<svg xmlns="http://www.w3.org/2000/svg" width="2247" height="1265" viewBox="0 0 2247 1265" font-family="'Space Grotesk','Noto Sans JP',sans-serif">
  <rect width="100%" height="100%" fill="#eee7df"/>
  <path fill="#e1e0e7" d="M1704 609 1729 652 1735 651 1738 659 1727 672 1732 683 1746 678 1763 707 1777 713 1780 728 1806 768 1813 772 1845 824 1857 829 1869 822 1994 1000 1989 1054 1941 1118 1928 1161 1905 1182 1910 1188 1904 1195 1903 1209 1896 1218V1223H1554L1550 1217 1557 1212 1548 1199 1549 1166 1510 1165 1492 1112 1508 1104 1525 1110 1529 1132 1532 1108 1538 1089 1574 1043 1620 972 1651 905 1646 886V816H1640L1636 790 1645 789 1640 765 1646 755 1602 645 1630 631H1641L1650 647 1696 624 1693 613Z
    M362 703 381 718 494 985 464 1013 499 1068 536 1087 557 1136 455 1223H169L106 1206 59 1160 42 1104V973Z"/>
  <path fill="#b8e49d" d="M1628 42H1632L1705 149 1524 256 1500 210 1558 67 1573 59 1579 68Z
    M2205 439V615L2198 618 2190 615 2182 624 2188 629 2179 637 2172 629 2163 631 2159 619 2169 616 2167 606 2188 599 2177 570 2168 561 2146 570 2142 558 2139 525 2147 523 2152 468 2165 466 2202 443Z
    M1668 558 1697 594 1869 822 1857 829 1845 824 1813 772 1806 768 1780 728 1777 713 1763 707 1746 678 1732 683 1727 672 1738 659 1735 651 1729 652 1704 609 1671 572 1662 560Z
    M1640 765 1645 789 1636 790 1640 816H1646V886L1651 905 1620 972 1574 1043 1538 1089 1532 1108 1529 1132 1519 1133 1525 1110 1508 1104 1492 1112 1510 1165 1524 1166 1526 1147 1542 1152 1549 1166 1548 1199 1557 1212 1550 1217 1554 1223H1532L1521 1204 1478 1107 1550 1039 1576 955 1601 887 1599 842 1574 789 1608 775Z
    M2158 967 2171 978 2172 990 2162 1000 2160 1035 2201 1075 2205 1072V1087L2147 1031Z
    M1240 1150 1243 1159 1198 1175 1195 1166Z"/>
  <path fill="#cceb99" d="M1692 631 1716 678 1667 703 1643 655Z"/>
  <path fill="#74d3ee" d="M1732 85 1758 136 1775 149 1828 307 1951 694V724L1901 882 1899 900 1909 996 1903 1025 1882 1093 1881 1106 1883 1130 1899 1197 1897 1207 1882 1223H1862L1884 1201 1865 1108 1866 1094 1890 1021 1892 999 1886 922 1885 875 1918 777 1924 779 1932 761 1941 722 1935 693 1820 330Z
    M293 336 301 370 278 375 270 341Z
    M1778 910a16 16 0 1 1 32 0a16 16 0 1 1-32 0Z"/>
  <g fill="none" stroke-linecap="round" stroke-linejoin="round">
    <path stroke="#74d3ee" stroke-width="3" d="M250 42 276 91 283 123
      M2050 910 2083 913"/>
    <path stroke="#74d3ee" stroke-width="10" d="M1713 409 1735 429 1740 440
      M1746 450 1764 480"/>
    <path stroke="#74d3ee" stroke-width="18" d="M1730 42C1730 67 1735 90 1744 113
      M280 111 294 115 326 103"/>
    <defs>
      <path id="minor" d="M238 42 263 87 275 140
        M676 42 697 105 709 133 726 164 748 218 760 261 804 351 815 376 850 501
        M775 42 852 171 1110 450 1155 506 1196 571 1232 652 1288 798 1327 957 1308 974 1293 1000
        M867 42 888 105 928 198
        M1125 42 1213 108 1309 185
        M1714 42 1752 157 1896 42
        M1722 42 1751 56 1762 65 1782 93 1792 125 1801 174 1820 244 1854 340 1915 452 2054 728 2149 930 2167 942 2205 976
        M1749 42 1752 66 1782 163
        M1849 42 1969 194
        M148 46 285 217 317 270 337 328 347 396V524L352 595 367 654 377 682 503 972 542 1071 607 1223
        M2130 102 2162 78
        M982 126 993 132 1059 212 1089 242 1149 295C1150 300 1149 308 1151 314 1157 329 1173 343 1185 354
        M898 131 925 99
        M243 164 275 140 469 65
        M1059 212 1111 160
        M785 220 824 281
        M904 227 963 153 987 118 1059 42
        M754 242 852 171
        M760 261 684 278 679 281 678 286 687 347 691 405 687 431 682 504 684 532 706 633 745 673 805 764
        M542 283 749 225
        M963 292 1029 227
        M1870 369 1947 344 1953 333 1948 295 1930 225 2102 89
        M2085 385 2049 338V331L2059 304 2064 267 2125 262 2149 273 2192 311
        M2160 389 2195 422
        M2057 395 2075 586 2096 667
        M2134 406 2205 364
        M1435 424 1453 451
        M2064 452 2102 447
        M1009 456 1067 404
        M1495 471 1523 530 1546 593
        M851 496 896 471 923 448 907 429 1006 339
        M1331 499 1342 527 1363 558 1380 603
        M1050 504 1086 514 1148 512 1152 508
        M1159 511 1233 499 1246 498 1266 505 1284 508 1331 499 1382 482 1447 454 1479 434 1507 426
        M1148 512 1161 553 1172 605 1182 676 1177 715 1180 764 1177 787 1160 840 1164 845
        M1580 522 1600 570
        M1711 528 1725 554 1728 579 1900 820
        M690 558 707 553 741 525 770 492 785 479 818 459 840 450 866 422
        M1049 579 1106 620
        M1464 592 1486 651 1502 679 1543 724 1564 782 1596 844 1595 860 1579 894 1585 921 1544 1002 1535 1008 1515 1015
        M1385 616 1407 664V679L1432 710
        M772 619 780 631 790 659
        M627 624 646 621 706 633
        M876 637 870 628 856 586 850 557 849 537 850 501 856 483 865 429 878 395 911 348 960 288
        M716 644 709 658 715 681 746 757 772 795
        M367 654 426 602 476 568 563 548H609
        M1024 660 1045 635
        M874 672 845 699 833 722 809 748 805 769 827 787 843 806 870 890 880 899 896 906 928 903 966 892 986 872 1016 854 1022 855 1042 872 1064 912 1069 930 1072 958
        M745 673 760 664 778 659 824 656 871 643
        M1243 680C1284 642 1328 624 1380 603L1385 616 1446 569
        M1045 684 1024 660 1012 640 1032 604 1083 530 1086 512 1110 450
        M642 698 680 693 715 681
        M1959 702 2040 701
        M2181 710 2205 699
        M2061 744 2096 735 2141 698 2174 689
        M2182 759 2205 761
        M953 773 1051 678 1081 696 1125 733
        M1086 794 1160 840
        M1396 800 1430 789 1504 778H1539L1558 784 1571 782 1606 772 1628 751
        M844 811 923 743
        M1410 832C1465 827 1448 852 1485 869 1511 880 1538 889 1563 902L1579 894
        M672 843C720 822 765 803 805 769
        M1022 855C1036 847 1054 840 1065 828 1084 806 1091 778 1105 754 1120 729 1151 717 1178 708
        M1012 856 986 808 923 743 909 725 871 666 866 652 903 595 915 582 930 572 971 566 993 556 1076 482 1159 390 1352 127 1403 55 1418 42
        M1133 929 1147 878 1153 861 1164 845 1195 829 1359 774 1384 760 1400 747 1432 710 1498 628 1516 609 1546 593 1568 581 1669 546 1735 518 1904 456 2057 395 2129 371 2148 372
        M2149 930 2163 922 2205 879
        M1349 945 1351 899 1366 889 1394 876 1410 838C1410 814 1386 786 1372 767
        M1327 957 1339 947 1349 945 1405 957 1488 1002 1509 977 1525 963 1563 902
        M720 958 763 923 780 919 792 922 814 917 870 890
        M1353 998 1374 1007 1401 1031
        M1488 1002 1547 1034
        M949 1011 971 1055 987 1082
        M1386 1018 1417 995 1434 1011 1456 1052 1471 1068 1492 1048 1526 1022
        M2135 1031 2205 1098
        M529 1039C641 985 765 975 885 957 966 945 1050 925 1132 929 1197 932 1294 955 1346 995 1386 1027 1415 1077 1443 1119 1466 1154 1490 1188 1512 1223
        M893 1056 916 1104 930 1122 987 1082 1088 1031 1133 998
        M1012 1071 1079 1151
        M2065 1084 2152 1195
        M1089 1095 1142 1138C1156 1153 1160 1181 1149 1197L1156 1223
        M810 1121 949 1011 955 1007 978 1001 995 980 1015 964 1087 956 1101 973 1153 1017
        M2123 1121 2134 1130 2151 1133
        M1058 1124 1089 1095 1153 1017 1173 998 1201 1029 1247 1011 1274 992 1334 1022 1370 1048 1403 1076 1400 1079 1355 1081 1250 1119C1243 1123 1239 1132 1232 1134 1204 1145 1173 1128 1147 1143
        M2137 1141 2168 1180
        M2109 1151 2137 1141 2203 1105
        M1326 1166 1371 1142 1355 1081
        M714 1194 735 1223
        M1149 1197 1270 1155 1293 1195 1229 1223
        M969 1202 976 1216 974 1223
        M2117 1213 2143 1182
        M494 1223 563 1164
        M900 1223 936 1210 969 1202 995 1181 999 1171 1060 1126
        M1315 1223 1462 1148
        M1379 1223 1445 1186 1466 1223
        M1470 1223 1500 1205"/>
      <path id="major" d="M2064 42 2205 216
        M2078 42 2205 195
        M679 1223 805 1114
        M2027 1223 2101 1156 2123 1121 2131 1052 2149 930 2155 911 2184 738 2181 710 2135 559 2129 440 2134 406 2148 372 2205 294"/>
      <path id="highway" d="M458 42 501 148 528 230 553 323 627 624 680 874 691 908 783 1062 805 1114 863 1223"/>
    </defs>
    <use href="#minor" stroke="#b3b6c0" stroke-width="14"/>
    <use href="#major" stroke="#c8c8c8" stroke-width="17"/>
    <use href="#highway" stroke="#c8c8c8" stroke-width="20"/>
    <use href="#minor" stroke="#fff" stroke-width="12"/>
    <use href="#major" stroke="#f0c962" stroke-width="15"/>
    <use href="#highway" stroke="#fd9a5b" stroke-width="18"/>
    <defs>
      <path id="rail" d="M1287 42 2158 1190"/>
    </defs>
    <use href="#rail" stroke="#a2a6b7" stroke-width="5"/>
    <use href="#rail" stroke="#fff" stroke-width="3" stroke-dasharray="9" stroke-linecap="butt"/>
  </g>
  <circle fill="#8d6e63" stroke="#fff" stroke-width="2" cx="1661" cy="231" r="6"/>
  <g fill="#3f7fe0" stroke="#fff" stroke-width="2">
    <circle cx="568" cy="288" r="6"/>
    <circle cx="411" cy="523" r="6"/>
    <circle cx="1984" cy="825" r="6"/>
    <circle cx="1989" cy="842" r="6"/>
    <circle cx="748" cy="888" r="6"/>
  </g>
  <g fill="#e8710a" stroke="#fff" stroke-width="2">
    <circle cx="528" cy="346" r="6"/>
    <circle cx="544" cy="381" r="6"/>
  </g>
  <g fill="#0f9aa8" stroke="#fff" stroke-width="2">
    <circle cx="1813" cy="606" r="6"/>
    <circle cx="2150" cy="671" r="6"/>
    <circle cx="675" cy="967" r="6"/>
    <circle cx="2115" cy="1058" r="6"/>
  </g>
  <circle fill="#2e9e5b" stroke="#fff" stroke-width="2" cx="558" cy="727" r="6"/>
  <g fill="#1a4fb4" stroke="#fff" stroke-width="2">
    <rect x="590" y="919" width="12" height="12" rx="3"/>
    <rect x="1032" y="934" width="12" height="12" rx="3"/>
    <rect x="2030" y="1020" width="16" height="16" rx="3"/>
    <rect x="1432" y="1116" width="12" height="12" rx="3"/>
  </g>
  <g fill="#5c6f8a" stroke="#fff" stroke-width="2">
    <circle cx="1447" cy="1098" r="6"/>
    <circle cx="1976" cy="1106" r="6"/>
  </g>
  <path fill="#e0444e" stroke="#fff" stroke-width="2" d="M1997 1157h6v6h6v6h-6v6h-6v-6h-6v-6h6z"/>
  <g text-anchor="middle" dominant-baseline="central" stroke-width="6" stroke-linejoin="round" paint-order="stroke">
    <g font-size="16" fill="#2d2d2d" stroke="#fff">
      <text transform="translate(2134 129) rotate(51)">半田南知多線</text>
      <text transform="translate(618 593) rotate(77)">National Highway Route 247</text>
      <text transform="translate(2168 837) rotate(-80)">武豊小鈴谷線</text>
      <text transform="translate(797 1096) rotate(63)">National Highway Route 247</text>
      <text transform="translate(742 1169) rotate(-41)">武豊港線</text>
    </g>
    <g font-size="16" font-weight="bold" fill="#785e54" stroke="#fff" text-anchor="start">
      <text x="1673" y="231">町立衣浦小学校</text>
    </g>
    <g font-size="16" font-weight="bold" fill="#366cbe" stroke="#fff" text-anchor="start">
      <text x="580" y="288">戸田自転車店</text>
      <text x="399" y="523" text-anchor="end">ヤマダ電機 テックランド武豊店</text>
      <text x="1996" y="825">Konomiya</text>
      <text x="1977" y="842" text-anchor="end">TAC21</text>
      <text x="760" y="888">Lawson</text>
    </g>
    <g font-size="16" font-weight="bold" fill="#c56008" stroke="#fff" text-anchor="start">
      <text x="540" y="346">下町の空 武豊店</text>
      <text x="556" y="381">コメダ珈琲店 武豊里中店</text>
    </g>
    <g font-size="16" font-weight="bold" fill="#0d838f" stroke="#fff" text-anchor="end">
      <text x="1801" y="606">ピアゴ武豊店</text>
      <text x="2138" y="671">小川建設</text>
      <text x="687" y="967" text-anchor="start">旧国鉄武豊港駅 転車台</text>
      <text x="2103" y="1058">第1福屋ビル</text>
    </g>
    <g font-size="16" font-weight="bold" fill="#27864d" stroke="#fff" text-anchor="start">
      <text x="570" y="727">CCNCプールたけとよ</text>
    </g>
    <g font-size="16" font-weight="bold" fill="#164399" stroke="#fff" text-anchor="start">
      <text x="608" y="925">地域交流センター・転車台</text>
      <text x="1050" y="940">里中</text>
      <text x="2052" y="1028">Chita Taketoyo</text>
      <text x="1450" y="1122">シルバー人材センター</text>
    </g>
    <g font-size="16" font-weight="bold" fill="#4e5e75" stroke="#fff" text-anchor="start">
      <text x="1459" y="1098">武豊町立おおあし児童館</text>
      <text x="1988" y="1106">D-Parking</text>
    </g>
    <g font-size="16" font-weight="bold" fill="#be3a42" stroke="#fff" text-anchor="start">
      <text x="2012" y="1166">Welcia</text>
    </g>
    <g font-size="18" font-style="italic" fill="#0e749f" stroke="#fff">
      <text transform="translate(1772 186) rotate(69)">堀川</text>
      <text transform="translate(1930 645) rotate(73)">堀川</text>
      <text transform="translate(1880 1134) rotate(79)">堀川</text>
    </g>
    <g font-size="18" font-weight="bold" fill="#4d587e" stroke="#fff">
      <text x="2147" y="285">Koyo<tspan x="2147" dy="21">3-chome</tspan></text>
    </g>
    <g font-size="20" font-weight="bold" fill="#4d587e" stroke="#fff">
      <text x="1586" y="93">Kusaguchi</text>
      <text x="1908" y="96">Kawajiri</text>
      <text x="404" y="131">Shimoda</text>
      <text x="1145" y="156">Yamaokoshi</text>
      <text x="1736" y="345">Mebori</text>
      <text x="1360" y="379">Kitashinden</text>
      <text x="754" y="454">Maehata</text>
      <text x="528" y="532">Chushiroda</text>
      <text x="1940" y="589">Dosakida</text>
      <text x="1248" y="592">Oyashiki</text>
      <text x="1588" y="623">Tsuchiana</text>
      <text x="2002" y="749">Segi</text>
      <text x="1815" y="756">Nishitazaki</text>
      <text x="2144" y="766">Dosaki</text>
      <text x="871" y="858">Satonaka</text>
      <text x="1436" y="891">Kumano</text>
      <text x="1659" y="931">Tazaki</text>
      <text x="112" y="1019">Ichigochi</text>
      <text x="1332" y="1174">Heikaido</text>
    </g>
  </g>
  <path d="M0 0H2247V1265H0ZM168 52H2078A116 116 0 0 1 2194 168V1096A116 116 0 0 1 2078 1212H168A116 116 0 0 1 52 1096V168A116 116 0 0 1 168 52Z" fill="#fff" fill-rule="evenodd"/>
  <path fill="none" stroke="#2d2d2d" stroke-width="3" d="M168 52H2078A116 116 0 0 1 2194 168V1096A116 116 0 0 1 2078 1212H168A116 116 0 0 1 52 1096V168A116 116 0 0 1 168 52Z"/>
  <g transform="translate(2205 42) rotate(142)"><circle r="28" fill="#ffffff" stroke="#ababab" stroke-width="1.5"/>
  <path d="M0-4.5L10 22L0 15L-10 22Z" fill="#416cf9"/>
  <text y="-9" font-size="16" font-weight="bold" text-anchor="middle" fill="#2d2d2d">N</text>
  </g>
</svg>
★ ★ ★
■ **What you have to do**: In the entries above, one line contains "M1749 42 1752 66 1782 163" and another contains "M1024 660 1045 635". Reproduce exactly those two lines and the lines between them, nothing else.

■ **Answer to this task**:
        M1749 42 1752 66 1782 163
        M1849 42 1969 194
        M148 46 285 217 317 270 337 328 347 396V524L352 595 367 654 377 682 503 972 542 1071 607 1223
        M2130 102 2162 78
        M982 126 993 132 1059 212 1089 242 1149 295C1150 300 1149 308 1151 314 1157 329 1173 343 1185 354
        M898 131 925 99
        M243 164 275 140 469 65
        M1059 212 1111 160
        M785 220 824 281
        M904 227 963 153 987 118 1059 42
        M754 242 852 171
        M760 261 684 278 679 281 678 286 687 347 691 405 687 431 682 504 684 532 706 633 745 673 805 764
        M542 283 749 225
        M963 292 1029 227
        M1870 369 1947 344 1953 333 1948 295 1930 225 2102 89
        M2085 385 2049 338V331L2059 304 2064 267 2125 262 2149 273 2192 311
        M2160 389 2195 422
        M2057 395 2075 586 2096 667
        M2134 406 2205 364
        M1435 424 1453 451
        M2064 452 2102 447
        M1009 456 1067 404
        M1495 471 1523 530 1546 593
        M851 496 896 471 923 448 907 429 1006 339
        M1331 499 1342 527 1363 558 1380 603
        M1050 504 1086 514 1148 512 1152 508
        M1159 511 1233 499 1246 498 1266 505 1284 508 1331 499 1382 482 1447 454 1479 434 1507 426
        M1148 512 1161 553 1172 605 1182 676 1177 715 1180 764 1177 787 1160 840 1164 845
        M1580 522 1600 570
        M1711 528 1725 554 1728 579 1900 820
        M690 558 707 553 741 525 770 492 785 479 818 459 840 450 866 422
        M1049 579 1106 620
        M1464 592 1486 651 1502 679 1543 724 1564 782 1596 844 1595 860 1579 894 1585 921 1544 1002 1535 1008 1515 1015
        M1385 616 1407 664V679L1432 710
        M772 619 780 631 790 659
        M627 624 646 621 706 633
        M876 637 870 628 856 586 850 557 849 537 850 501 856 483 865 429 878 395 911 348 960 288
        M716 644 709 658 715 681 746 757 772 795
        M367 654 426 602 476 568 563 548H609
        M1024 660 1045 635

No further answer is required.